Researchers at the Lewis Katz School of Medicine at Temple published a new study in Nature Communications magazine yesterday which reveals the possibility of eliminating HIV (The human immunodeficiency viruses) from an infected animal’s genome.
The study is a step towards treating the virus from human's cells or at least it would suppress HIV replications.
Our study shows that treatment to suppress HIV replication and gene editing therapy, when given sequentially, can eliminate HIV from cells and organs of infected animals," said Kamel Khalili, director of the center for neurovirology and the Comprehensive NeuroAIDS Center at Temple University’s Lewis Katz School of Medicine.
The study offered many methods to treat HIV including, antiretroviral therapy (ARV) a laser treatment which keeps the virus at low activity levels. Researchers experimented the treatment on 29 mice; no trace of the virus was found in 30% of the animals.
Researchers used CRISPR-Cas9 technology along with the previous method to edit gene system to remove HIV DNA from genomes harboring the virus.

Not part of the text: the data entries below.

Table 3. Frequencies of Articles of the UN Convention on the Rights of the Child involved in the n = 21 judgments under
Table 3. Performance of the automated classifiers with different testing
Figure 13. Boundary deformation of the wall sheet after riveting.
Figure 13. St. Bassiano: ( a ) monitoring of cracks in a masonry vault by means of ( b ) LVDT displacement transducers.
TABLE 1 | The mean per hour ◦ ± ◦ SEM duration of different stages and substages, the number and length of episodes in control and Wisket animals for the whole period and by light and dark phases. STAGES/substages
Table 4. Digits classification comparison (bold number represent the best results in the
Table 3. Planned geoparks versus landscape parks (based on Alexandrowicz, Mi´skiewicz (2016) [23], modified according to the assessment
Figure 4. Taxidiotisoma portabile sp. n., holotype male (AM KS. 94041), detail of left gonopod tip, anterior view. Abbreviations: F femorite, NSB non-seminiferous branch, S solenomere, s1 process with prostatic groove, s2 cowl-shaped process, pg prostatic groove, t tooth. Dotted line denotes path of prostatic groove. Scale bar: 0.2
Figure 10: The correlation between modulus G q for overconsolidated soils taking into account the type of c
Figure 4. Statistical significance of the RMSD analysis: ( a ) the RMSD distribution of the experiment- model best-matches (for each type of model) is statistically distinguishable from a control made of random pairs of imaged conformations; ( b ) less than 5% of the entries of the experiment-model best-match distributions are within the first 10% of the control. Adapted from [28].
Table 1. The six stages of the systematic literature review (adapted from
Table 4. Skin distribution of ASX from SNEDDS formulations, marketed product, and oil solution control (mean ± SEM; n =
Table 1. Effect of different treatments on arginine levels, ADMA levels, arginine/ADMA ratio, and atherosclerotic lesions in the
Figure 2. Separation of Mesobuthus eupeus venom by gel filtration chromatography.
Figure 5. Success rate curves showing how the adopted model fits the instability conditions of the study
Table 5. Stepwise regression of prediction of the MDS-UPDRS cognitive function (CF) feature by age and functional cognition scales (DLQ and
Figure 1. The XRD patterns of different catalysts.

However, using gene-editing therapy only is not effective to eliminate HIV.
"We wanted to see whether LASER ART could suppress HIV replication long enough for CRISPR-Cas9 to completely rid cells of viral DNA," Dr. Khalili explained.
"The big message of this work is that it takes both CRISPR-Cas9 and virus suppression through a method such as LASER ART, administered together, to produce a cure for HIV infection," he said.
We now have a clear path to move ahead to trials in non-human primates and possibly clinical trials in human patients within the year," he added.